Here’s a new study explaining how the “generosity” of the radical left actually encourages people to avoid working, and to remain dependent on the government for their income.

A study published by two labor economists, Stepan Jurajda and Frederick J. Tannery, looked at employment histories for unemployment insurance recipients in Pittsburgh in the early 1980s. Unemployment rates got quite high in Pittsburgh in those days, reaching 16 percent at one point, and staying over 10 percent for two and a half years.

The chart below summarizes their findings for Pittsburgh.

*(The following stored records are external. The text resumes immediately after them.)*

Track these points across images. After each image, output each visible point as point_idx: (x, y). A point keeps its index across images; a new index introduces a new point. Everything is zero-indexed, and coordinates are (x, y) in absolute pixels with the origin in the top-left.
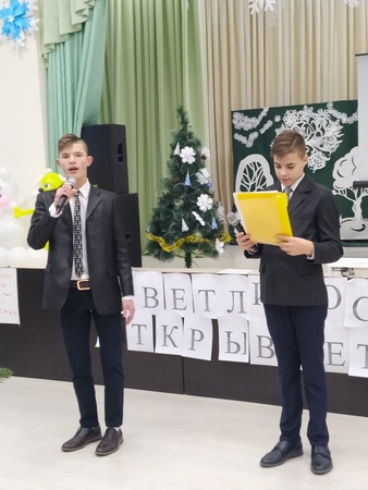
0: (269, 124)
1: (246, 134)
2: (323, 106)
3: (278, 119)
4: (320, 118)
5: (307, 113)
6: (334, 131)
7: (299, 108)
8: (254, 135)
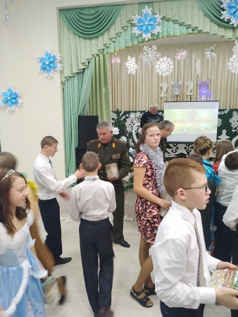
0: (124, 117)
3: (127, 115)
7: (136, 112)
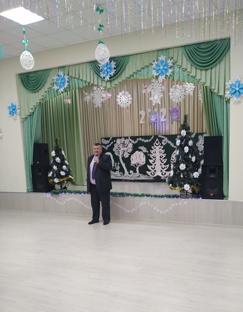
0: (112, 143)
1: (106, 145)
2: (127, 138)
3: (115, 141)
4: (127, 141)
5: (123, 140)
6: (130, 146)
8: (108, 146)
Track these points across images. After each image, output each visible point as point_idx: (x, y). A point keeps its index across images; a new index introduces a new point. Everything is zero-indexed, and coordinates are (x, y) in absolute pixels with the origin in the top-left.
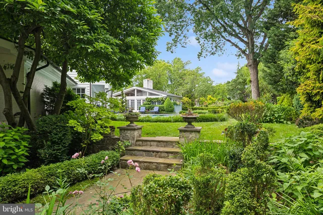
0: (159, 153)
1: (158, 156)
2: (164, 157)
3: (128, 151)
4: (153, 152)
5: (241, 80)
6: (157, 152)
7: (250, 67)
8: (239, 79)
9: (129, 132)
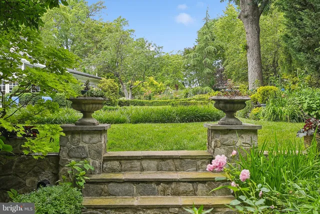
0: (173, 185)
1: (169, 191)
2: (186, 193)
3: (91, 186)
4: (158, 182)
5: (211, 48)
6: (169, 182)
7: (246, 20)
8: (207, 45)
9: (87, 138)
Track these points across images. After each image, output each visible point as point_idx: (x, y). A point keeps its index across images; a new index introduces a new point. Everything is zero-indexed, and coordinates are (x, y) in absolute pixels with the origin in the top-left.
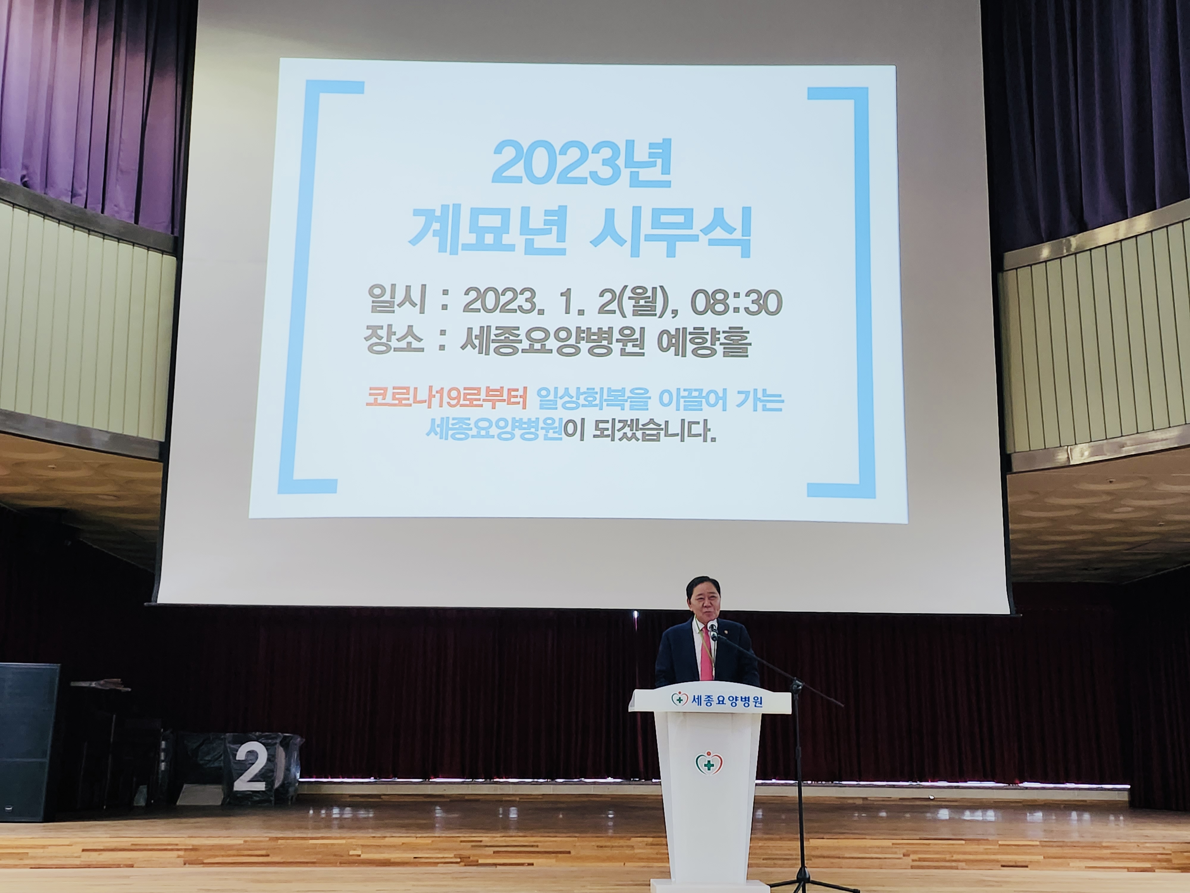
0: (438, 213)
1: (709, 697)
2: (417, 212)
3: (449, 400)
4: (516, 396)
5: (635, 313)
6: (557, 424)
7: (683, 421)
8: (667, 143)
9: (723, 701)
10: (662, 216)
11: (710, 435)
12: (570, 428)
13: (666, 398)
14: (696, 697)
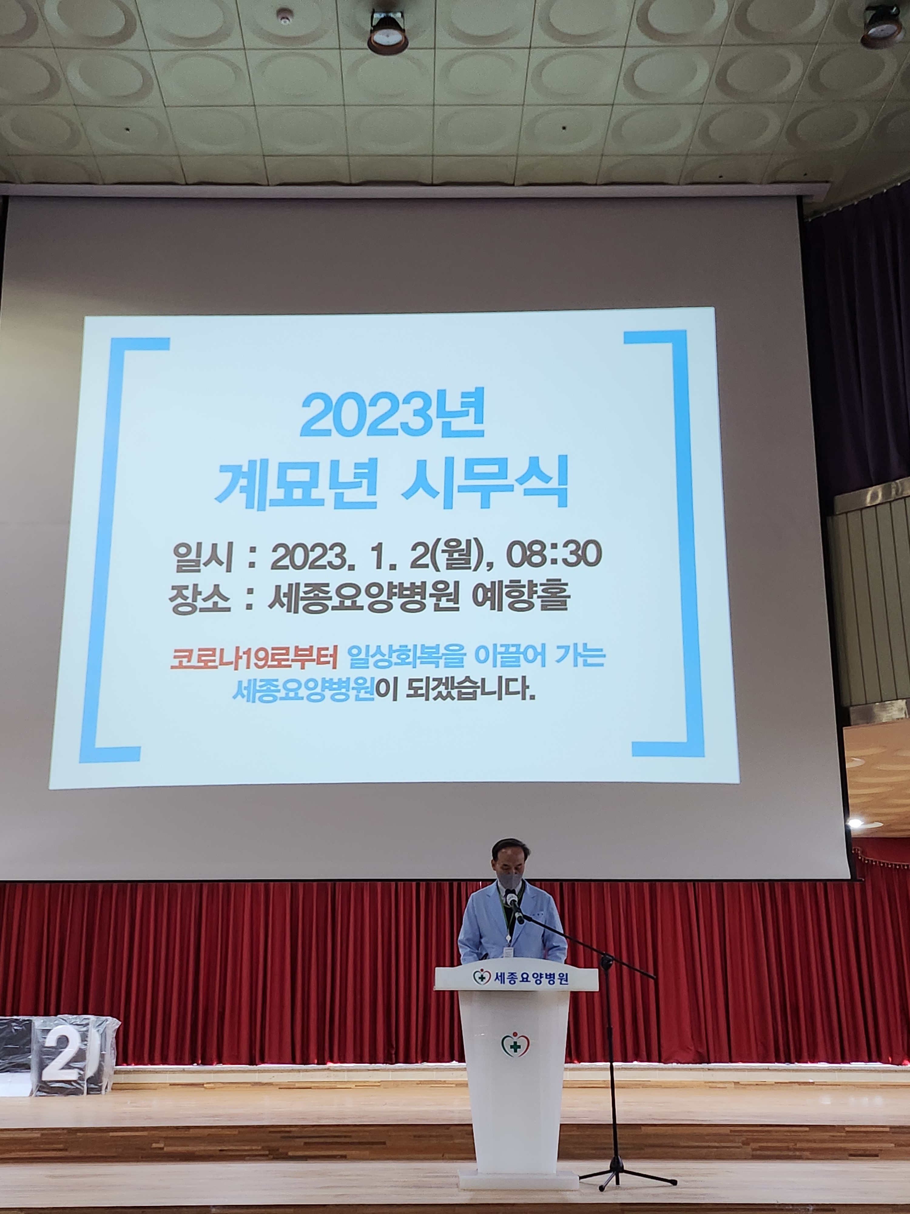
0: (245, 469)
1: (512, 974)
2: (224, 469)
3: (256, 661)
4: (326, 656)
5: (449, 567)
6: (368, 684)
7: (500, 678)
8: (479, 392)
9: (527, 978)
10: (475, 467)
11: (528, 693)
12: (383, 688)
13: (482, 654)
14: (499, 974)
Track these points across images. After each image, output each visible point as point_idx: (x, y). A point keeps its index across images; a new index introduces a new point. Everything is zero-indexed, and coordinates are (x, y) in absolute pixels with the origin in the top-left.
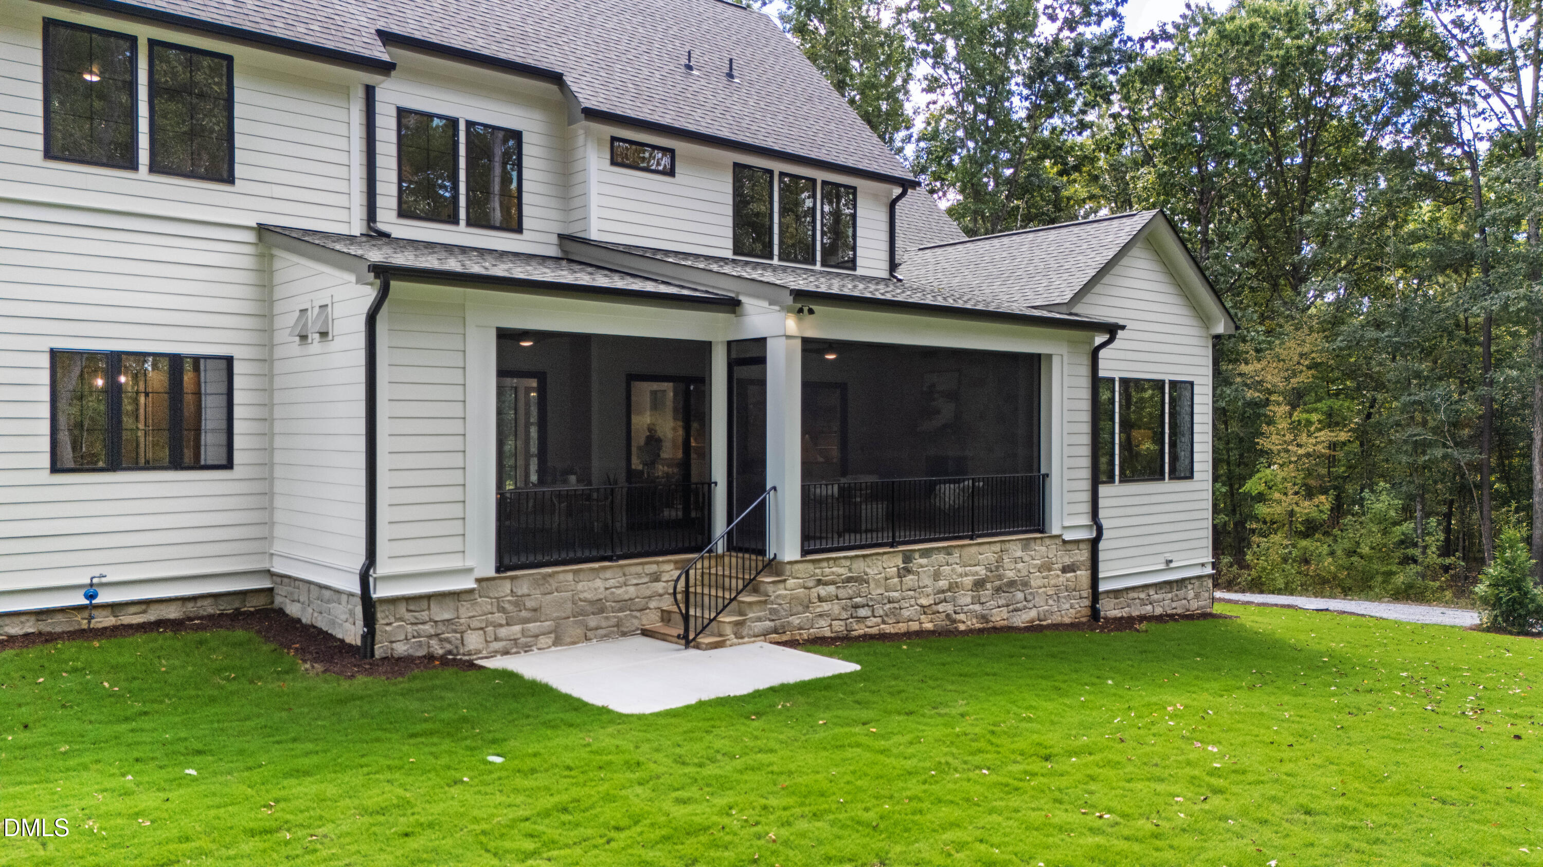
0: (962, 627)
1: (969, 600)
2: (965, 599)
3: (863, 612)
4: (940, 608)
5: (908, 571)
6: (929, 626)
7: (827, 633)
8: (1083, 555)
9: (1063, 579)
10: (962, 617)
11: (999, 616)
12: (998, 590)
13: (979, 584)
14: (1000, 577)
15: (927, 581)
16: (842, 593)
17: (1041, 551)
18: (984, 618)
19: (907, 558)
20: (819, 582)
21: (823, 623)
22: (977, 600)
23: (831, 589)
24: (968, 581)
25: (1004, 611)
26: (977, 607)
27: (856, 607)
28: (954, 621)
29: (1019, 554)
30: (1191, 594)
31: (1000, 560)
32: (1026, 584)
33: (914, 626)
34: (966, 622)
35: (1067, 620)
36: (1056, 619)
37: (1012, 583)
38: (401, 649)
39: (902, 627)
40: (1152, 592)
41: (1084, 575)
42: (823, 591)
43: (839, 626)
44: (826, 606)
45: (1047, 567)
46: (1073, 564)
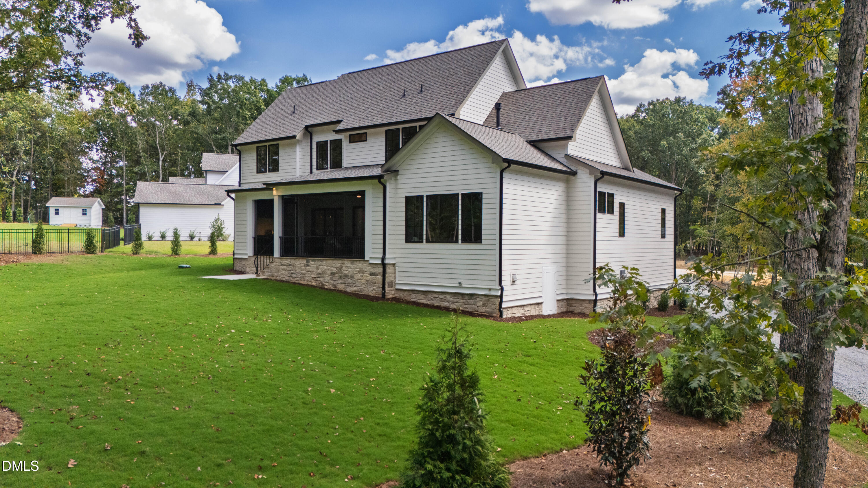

The chart displays the fraction of persons (in Pittsburgh) receiving unemployment benefits who began working again, as a function of the number of weeks until their unemployment benefits were scheduled to be exhausted. For example, a “hazard” value of “0.04″ for week “-14″ means that, among unemployed persons with 14 weeks remaining until their benefit exhaustion date, 4 percent of them either began working a new job or returned to their previous job.

The chart:

Unemployment offers a disincentive to find work
Unemployment offers a disincentive to find work

That chart basically shows the breaking down of the American working spirit by the radical left – making large segments of the American population dependent on government. This isn’t good for the producers, and it isn’t good for unemployed people to be out of work by choice. (Although to be sure, many many unemployed people are not unemployed by choice).